As the ColorTab app and website get closer to the elusive state called “done” I’ve had to make a lot of decisions about things that a lawyer would be happy to give advice about, for a fee. That’s not happening but after making those decisions myself, it seems like a good idea to put them in writing in case anyone wants to know. On the other hand lawyers will often tell you to keep it secret, privileged, burn before reading. But this idea is no secret, it’s public, open and I am setting it free, yet that isn’t enough to keep lawyers happy. How free is it? Who can do what with it? Do they need permission? It’s very complicated but here’s the deal.
The app, the ColorTab editor, player software code, is now published as open source on GitHub. You can go there, read the all of the code and find the MIT license that tells you what you can do with it. The short version is “anything you want.” With a warranty that says “AS IS” in uppercase lawyer quotes because that makes somebody happy. That’s called a permissive license because it doesn’t stop anyone from using my idea, and getting rich selling it instead of giving it away like I am. And they could decide not to be so nice and not keep it free and open, unlike what some less permissive licenses require. Maybe my free version and free derivatives can be alternatives that slow down such nonsense. Apologies to Stallman, I’m going down without a fight.

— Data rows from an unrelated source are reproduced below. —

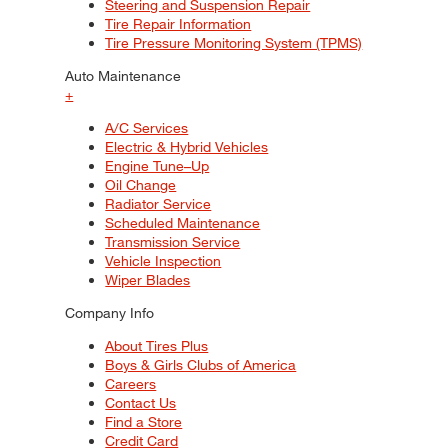
Steering and Suspension Repair
Tire Repair Information
Tire Pressure Monitoring System (TPMS)
Auto Maintenance
+
A/C Services
Electric & Hybrid Vehicles
Engine Tune–Up
Oil Change
Radiator Service
Scheduled Maintenance
Transmission Service
Vehicle Inspection
Wiper Blades
Company Info
About Tires Plus
Boys & Girls Clubs of America
Careers
Contact Us
Find a Store
Credit Card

The new font that I created makes ColorTab into something much more than just a different way to display tab. The font is now published on GitHub with the very permissive SIL Open Font License that mostly just says my name “Freebrat” is a Reserved Font Name. Otherwise you can do “anything you want” (my non-lawyer words, read the license). I would like to give a hat tip to Steinberg Media Technologies GmbH, for choosing the open license, making it possible for me to create this derivative of the Bravura font. The new font also includes modified portions of the FreeMono font, presumably that is allowed under the GPL font exception. For the curious, the Freebrat name comes from Free+Bra+T; that is FreeMono plus Bravura adapted for plain Text use.
Another legal matter is the EU law General Data Protection Regulation or GDPR. It would be nice if that well-intentioned law had an exception for the little guy like me, it does not. So for now, I have decided to bypass it entirely by doing none of the things it prohibits, regardless of whether I have permission of the users that the law tries to protect. That decision is reflected in the privacy notice in the footer of the website. It unfortunately prevents having subscribers with the ability to comment and contribute to this website. Doing that isn’t possible without collecting and “processing” personal data like names and email addresses and then complying with managing that data in a burdensome fashion. Too bad. Instead I’ll have to let Google do that with YouTube comments and use Facebook posts and such, they can afford the huge fines for non compliance, I cannot.
Finally, there is the matter of music copyrights, with publishing companies that have caused the demise of many free tab websites and software creations looming large. Claims of fair use have not stopped them and I do not want to be on the casualty list. So I’m trying to tread very carefully, even though I know it would make musicians happy to see and hear more complete examples of songs they know and love in the new notation. I will try to be quick to respond to any cease and desist letters.
So I’ve made a sincere effort to do “due diligence” and comply with the laws and principles we call civilization. I wish it wasn’t so difficult to be generous and good. World peace would be nice too.